> [Exercise]: In the entries that follow, the first line to write out is the one containing "di convergenza) </span>", and the last is the one containing "modulo \( \geq 1 \).". Reproduce that stretch exactly, with nothing before or after it.

> [The input]:

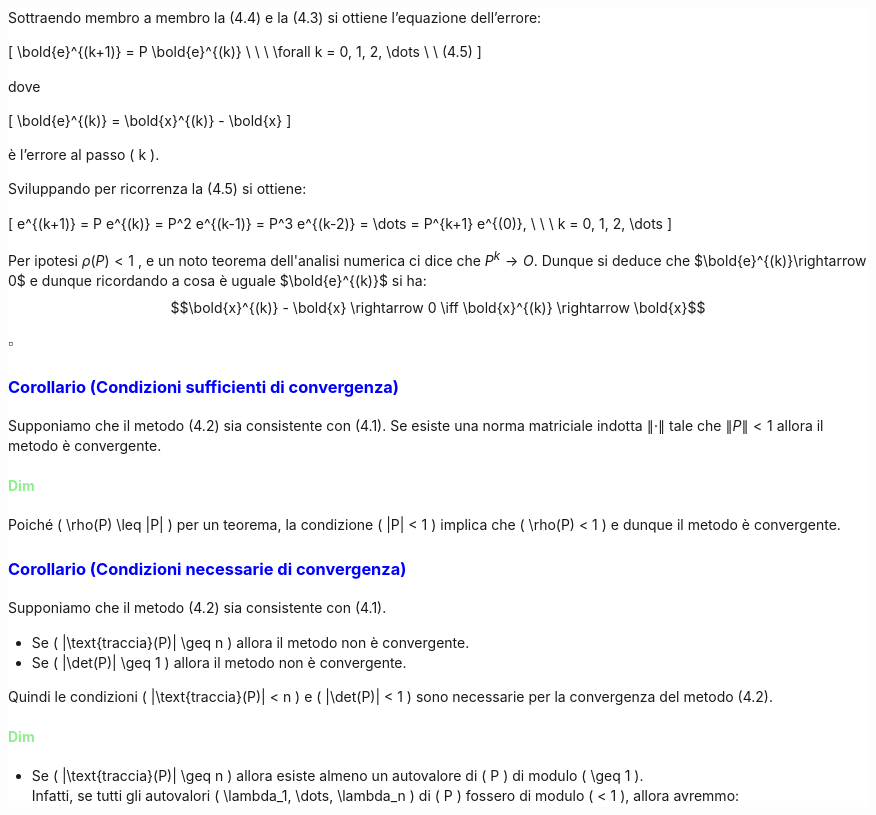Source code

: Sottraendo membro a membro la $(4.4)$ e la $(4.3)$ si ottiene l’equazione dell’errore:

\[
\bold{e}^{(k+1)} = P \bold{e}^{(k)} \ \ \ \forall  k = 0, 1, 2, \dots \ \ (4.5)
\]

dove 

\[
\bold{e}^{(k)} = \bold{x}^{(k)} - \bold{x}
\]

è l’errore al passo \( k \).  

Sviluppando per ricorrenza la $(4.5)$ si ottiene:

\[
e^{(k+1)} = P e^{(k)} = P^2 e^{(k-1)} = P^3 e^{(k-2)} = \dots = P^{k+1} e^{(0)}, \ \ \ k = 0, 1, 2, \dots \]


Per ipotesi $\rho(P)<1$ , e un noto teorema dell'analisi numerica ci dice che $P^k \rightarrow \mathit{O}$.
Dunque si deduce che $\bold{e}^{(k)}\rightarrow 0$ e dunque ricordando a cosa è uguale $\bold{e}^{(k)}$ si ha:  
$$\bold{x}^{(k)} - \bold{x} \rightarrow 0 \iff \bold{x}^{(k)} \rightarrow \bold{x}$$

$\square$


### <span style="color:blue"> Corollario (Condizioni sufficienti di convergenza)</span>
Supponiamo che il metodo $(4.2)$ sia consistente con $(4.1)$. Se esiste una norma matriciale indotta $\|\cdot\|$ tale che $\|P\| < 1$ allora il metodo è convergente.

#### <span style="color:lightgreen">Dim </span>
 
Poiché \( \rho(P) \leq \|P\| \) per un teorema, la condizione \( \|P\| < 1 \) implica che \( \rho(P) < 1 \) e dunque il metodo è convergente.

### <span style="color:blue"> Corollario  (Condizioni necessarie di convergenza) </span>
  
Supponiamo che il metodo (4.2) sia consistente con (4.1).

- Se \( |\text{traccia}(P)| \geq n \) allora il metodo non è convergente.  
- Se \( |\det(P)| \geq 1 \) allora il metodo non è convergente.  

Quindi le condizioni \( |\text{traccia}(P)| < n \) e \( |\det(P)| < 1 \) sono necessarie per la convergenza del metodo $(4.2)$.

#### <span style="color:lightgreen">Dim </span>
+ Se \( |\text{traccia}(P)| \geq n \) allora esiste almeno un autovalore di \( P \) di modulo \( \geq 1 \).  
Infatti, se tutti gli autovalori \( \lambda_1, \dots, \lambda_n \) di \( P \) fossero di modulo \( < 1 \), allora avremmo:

> [Response below]:
### <span style="color:blue"> Corollario  (Condizioni necessarie di convergenza) </span>
  
Supponiamo che il metodo (4.2) sia consistente con (4.1).

- Se \( |\text{traccia}(P)| \geq n \) allora il metodo non è convergente.  
- Se \( |\det(P)| \geq 1 \) allora il metodo non è convergente.  

Quindi le condizioni \( |\text{traccia}(P)| < n \) e \( |\det(P)| < 1 \) sono necessarie per la convergenza del metodo $(4.2)$.

#### <span style="color:lightgreen">Dim </span>
+ Se \( |\text{traccia}(P)| \geq n \) allora esiste almeno un autovalore di \( P \) di modulo \( \geq 1 \).  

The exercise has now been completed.